▶ Reading text:
Let’s also look at percentage reductions (excluding countries with very low baseline emissions):

Code

# Filter to countries with substantial 1995 emissions (>1000 units) to avoid outliers
substantial_emitters <- co2_change |>
    filter(co2_1995 > 1000) |>
    arrange(percent_change) |>
    head(5)

substantial_emitters

Code

# Visualize percentage reductions
percent_plot <- ggplot(substantial_emitters, aes(x = reorder(region, percent_change), y = percent_change, fill = region)) +
    geom_col() +
    coord_flip() +
    scale_fill_brewer(palette = "Dark2") +
    labs(
        title = "Top 5 Regions with Largest % CO2 Emission Reductions",
        subtitle = "Change from 1995 to 2022 (excluding very small emitters)",
        x = "Region",
        y = "Percent Change in CO2 Emissions (%)"
    ) +
    theme_minimal() +
    theme(
        plot.title = element_text(face = "bold", size = 13),
        legend.position = "none"
    )

Dataset rows
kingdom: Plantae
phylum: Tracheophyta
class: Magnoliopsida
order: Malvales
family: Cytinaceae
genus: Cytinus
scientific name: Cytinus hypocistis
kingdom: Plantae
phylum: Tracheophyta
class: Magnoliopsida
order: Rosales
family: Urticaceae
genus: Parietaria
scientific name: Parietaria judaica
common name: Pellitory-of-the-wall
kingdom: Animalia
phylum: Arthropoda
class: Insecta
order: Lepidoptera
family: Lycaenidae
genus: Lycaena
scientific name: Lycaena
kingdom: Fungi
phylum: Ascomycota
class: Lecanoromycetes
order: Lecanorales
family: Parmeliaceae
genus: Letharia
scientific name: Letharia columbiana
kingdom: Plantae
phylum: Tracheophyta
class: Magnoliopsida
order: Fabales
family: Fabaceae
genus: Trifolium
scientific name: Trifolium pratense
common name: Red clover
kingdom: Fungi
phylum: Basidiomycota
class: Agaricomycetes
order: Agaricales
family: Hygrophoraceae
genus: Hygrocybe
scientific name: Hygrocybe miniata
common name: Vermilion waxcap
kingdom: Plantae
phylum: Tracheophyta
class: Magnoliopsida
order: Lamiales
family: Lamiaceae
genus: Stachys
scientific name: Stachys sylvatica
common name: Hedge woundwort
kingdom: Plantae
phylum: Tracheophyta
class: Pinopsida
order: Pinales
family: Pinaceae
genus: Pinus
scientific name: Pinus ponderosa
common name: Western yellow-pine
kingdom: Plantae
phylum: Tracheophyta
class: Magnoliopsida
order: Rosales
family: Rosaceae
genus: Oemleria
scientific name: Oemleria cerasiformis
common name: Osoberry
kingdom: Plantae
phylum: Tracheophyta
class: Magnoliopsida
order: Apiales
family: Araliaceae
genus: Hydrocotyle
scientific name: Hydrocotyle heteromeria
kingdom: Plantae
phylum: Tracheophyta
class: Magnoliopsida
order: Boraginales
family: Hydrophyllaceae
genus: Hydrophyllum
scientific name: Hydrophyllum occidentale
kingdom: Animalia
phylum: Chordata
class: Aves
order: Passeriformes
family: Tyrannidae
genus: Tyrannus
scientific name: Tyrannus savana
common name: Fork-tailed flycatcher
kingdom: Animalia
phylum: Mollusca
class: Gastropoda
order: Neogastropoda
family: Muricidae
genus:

▶ Objective A: Does each statement below agree with the CO2 emissions code? Answer yes or no for each, and quote the words from the code that settle it. (i) The filter keeps only countries whose 1995 emissions exceed 1000 units. (ii) The bar colors come from the "Set1" palette. (iii) The plot hides its legend.
▶ Objective B: According to its subtitle, what span of years does the chart in the CO2 emissions code cover?

▶ Exercise result A:
(i) Yes: "filter(co2_1995 > 1000)"
(ii) No: "scale_fill_brewer(palette = "Dark2")"
(iii) Yes: "legend.position = "none""

▶ Exercise result B: From 1995 to 2022.